Portugal: Médicos Católicos congratulam-se com revogação da lei do «direito à autodeterminação da identidade de género»

24 Março, 2026

Associação está disponível para dar o seu contributo técnico e bioético na redação final da nova lei

Lisboa, 24 mar 2026 (Ecclesia) –  A Associação dos Médicos Católicos Portugueses (AMCP) manifestou a sua concordância e satisfação pela aprovação na Assembleia da República de três projetos de lei que revogam a lei 38/2018, relativa ao “direito à autodeterminação da identidade de género”.

“Preocupa-nos que a construção cultural em que se baseia a teoria/ideologia de género e que inspirou a lei de 38/2018 se afaste da realidade do ser humano e do seu desenvolvimento como pessoa e prejudique o crescimento saudável de crianças e adolescentes”, explica a direção nacional da AMCP, num comunicado enviado hoje, 24 de março, à Agência ECCLESIA.

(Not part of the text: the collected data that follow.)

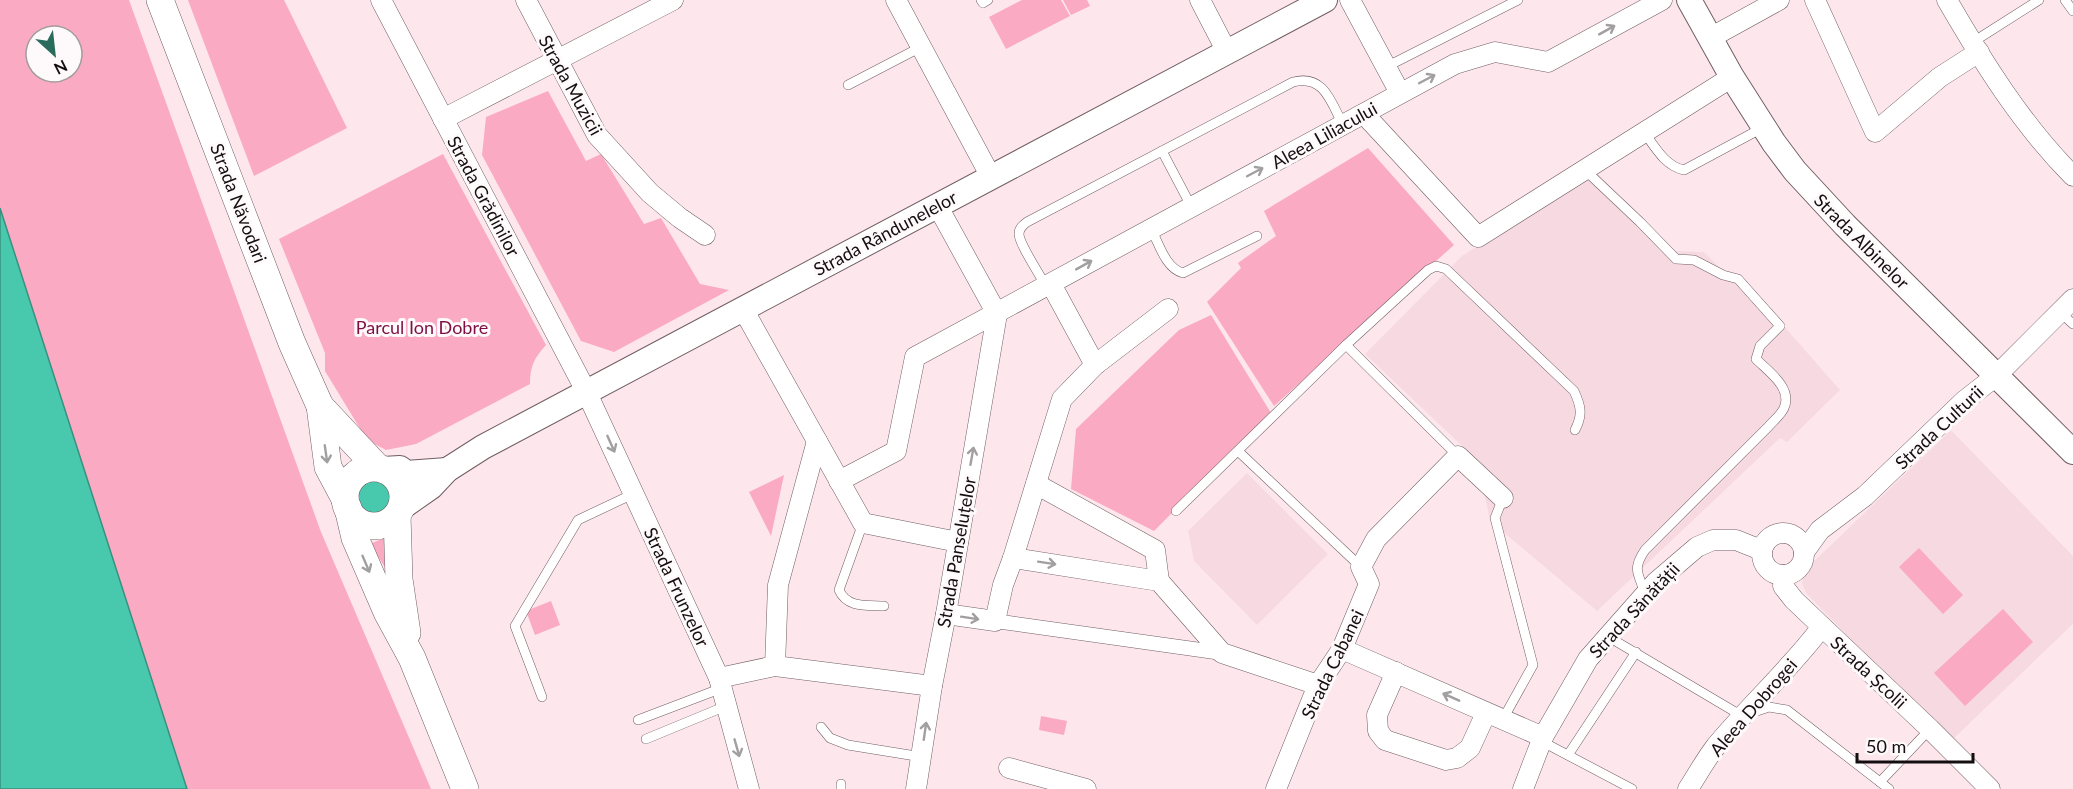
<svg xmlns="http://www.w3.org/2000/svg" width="2073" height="789" viewBox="0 0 2073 789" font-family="Lato,sans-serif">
<rect width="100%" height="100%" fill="#fde7ed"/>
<g fill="#f7d9e2">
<polygon points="1596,172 1674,251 1704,252 1728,276 1741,277 1840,390 1787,442 1780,438 1597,611 1490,521 1478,461 1365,354 1462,256"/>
<polygon points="1951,430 2073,556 2073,624 1950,742 1806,593 1802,583 1805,570"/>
<polygon points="1247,473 1328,554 1257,625 1194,561 1188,531"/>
</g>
<g fill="#fbaac3" fill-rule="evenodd">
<path d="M 0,0 L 129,0 L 321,532 L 431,789 L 187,789 L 0,208 ZM 36,36 L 72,36 L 72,72 L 36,72 Z"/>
<polygon points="188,0 284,0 347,128 254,176"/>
<polygon points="1022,0 1061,0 1070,16 1006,49 989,17"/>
<polygon points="1063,0 1087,0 1090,6 1071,15"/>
<polygon points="548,91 586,161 601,154 644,224 661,218 700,284 729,290 614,352 581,341 482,155 486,117"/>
<polygon points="1368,148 1454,245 1274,406 1207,302 1241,268 1238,263 1276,236 1264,211"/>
<path d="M 443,154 L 546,345 C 534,358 530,367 530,384 L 416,444 L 386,450 L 367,440 L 325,371 L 325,353 L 279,239 Z"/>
<polygon points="1211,315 1271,413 1154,531 1071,489 1076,429 1179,330"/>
<polygon points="784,475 771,536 749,492"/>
<path d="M 369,476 C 374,477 380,477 384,478 C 408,489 390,528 362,514 L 354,489 L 358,483 Z"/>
<polygon points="384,538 386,569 370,544"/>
<polygon points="1919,548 1963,595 1943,614 1899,567"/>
<polygon points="551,601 560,625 535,635 526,611"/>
<polygon points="2003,609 2033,642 1965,706 1934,673"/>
<polygon points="1041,716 1067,721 1064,735 1039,730"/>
</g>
<g fill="#48c8ad" stroke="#39907e" stroke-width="1.5">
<polygon points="0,208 187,789 0,789"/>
<circle cx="374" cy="497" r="16"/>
</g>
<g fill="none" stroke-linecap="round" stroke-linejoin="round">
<defs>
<g id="service">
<polyline points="981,0 983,3 988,0"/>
<polyline points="2065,0 2073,11"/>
<polyline points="1973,42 2039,0"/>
<polyline points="1386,67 1518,0"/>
<polyline points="848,85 921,47"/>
<path d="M 1644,132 C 1655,147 1665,166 1684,170 L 1764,127"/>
<polyline points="1162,151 1191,206"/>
<path d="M 1585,170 L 1640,222 L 1676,259 L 1694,260 L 1723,275 L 1738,279 L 1780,326 L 1760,346 L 1756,359 C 1768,371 1793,388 1784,408 C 1781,415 1773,421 1768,427 L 1645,550 C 1632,569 1638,573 1645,593"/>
<path d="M 1151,229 C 1159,243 1165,268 1183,273 L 1257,236"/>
<path d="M 1046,287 C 1041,276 1019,244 1019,234 C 1019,228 1023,225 1027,222 L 1293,82 C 1324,74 1331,102 1343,125"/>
<polyline points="2060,312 2073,324"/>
<polyline points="1346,345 1458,456"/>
<polyline points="1238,451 1361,567"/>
<polyline points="1503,498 1495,518 1533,665 1503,719"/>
<path d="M 1176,511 L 1346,345 L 1428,270 L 1436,266 L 1446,269 L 1574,391 C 1581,406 1583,415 1575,430"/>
<path d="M 863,523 L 839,590 C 847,608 866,605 884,606"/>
<polyline points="1607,636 1742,716 1769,707 1787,710 1889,789"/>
<polyline points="542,697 515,626 578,520 633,494"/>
<polyline points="638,720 722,688"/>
<polyline points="821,727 830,738 848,745 922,757"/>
<polyline points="646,739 726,706"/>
<polyline points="1541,741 1632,789"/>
<polyline points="1568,755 1636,652"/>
<polyline points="1880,782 1930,729"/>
<polyline points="841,789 841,784"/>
</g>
<polyline id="pedestrian" points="995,621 1222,653"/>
<g id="minor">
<polyline points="381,0 586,391 719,678 749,789"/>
<polyline points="526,0 597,135 650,193 680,218 705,235"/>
<polyline points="896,0 991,177"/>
<polyline points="1200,0 1227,52"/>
<polyline points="1350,0 1400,93"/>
<polyline points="1815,0 1875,132 1940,77 1979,52"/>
<path d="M 1947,0 C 1983,62 2022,125 2073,176"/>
<polyline points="1710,38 1779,0"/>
<polyline points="1364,114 1478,237 1732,77"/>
<polyline points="443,119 673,0"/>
<polyline points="937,205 997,314"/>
<polyline points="1051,284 1095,365"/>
<polyline points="743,309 863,523 958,542"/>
<polyline points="839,481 896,451 915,357 1455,64 1495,52 1548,62 1662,0"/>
<polyline points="1036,484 1155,550 1159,581"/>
<circle cx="1783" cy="554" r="21"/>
<polyline points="1804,552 1820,530 1865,496 1964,401 1996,376 2073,299"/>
<polyline points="1013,558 1062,399 1095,365 1168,309"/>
<polyline points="1784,575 1783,586 1794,600 1930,729 1990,789"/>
<polyline points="946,614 995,621 1003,585 1013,558 1159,581 1222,653 1318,685"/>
<polyline points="1342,649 1543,737"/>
<polyline points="775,666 778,585 817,441"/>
<polyline points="1396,672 1377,715 1378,731 1385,740 1446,760 1457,758 1470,748 1486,713"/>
<polyline points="719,678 775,666 932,686"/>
<polyline points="1009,768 1086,789"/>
<polyline points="916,789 932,686 946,614 997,314"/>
<polyline points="1276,789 1318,685 1342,649 1369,584 1361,567 1376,539 1458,456 1503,498"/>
<polyline points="1523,789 1543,737 1588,659 1656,582 1697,547 1713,540 1736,540 1761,550"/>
<path d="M 1688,789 C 1697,775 1706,759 1716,746 C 1750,705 1789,670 1821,628"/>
</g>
<g id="tertiary">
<polyline points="1689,0 1732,77 1774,143 1795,171 1845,225 2073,452"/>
<polyline points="383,469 400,468 406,473 447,470"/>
<polyline points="401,508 431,487 447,470 483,447 1325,0"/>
</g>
<g id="secondary">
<polyline points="160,0 292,343 320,406 328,467 345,499"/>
<polyline points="320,406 377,467"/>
<circle cx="374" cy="497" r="29"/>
<polyline points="348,508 355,538 387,612 412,658 465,789"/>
<polyline points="397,515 399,579 407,633"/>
</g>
</defs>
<use href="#service" stroke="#705e63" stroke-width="10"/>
<use href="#pedestrian" stroke="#705e63" stroke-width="15"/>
<use href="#minor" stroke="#705e63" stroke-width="21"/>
<use href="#tertiary" stroke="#705e63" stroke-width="26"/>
<use href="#secondary" stroke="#705e63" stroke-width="28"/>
<use href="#service" stroke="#fff" stroke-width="9"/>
<use href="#pedestrian" stroke="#fff" stroke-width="14"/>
<use href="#minor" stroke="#fff" stroke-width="20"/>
<use href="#tertiary" stroke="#fff" stroke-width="24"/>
<use href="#secondary" stroke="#fff" stroke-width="27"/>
</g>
<defs><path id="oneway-shaft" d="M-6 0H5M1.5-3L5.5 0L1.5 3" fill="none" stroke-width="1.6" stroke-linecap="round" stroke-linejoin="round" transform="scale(1.5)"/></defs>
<g stroke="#a19f9f">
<use href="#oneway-shaft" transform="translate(1607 30) rotate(-29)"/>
<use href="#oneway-shaft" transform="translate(1427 79) rotate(-28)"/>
<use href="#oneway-shaft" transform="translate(1255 172) rotate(-28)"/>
<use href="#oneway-shaft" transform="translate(1084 265) rotate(-29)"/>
<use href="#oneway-shaft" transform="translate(611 444) rotate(66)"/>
<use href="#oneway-shaft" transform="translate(326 454) rotate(82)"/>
<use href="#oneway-shaft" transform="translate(972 456) rotate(-80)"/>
<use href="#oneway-shaft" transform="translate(1047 563) rotate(9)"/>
<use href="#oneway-shaft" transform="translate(366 564) rotate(67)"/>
<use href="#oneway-shaft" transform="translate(970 618) rotate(9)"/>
<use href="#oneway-shaft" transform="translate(1451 697) rotate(-156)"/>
<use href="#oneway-shaft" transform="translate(925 731) rotate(-82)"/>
<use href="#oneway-shaft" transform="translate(737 748) rotate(74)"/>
</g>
<g text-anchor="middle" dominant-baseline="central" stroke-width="6" stroke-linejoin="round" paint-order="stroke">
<g font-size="18" fill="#150e10" stroke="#fefafb">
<text transform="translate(571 85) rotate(61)">Strada Muzicii</text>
<text transform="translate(1324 135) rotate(-29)">Aleea Liliacului</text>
<text transform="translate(484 196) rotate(62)">Strada Grădinilor</text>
<text transform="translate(239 203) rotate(69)">Strada Năvodari</text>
<text transform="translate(885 233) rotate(-28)">Strada Rândunelelor</text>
<text transform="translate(1862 241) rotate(45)">Strada Albinelor</text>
<text transform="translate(1939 427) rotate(-43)">Strada Culturii</text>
<text transform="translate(956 552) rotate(-80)">Strada Panseluțelor</text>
<text transform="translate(677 587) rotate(65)">Strada Frunzelor</text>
<text transform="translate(1634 610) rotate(-47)">Strada Sănătății</text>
<text transform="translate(1332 664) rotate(-64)">Strada Cabanei</text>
<text transform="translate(1869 672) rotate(43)">Strada Școlii</text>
<text transform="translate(1753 707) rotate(-49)">Aleea Dobrogei</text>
</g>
<g font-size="18" fill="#7e0f44" stroke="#fefafb">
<text x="422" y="327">Parcul Ion Dobre</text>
</g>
</g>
<g transform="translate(54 54) rotate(153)"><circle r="28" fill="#fefafb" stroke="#a19c9d" stroke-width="1.5"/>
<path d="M0-4.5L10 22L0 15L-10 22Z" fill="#296c5d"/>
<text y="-9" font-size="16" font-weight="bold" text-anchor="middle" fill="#150e10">N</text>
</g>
<path d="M1857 753v9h116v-9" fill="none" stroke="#150e10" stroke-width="3"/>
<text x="1866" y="753" font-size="18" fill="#150e10" stroke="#fefafb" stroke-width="4.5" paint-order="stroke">50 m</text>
</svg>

Na Assembleia da República foram aprovados três projetos de lei que revogam a lei 38/2018, relativa ao “direito à autodeterminação da identidade de género”, na sexta-feira, dia 20 de março, os Médicos Católicos de Portugal manifestam “a sua concordância e satisfação” com esta votação.

Os três projetos-lei para alterar a lei foram aprovados com os votos a favor do PSD, Chega e CDS-PP, e os votos contra dos restantes partidos políticos: PS, Iniciativa Liberal, Livre, PCP, e os deputados únicos do Bloco de Esquerda, PAN e JPP.

Os projetos de lei aprovados na generalidade, que revogam a lei 38/2018, vão seguir para a especialidade, para a Comissão de Assuntos Constitucionais, Direitos, Liberdades e Garantias, onde há lugar para audições e participação pública”, e a Associação dos Médicos Católicos Portugueses “está disponível” para “dar o seu contributo técnico e bioético na redação final da nova lei”, em sede da 1ª Comissão.

“Entendemos que esse é o nosso contributo no espaço público e fazemo-lo como imperativo de consciência”, acrescentam, lembrando que, em 2018, a AMCP pronunciou-se sobre a lei que “possibilitava a mudança de género, em menores, sem relatório médico especializado, nas conservatórias do registo civil”, e apelou ao então presidente da República, Marcelo Rebelo de Sousa, que “vetasse a lei”.

Os médicos católicos, explicam, quiseram chamar a atenção sobre “a gravidade de uma lei” que, priorizando o conceito de autodeterminação, “negava o âmbito médico do processo e a fundamentação científica, o diagnóstico de disforia de género, e o tratamento adequado”, por isso, congratulam-se com a alteração desse processo.

“A disforia de género é uma condição clínica, consignada nos sistemas de classificação de doenças (DSM-5-TR).  Assim sendo, deve ser tratada num contexto clínico, com particular cuidado na infância e adolescência, havendo a necessidade de fazer diagnósticos diferenciais e acompanhamento psicoterapêutico”, acrescentam.

A AMCP indica ainda que noutros países veem “mudanças muito relevantes”, como em Inglaterra, onde o Serviço Nacional de Saúde deixou de “prescrever a menores os bloqueadores da puberdade”, seguindo o exemplo da Finlândia e a Suécia, que “concluíram não haver suficientes evidências clínicas sobre segurança ou eficácia clinica”.

Os Médicos Católicos Portugueses assinalam que um dos princípios “mais importantes da Bioética” é ‘primeiro, não causar dano’ – “primum, non nocere“ -, e é essa a “preocupação maior que norteia” a sua prática clínica.

AMCP foi fundada em 1915 encontra-se organizada regionalmente em núcleos que correspondem às dioceses portuguesas.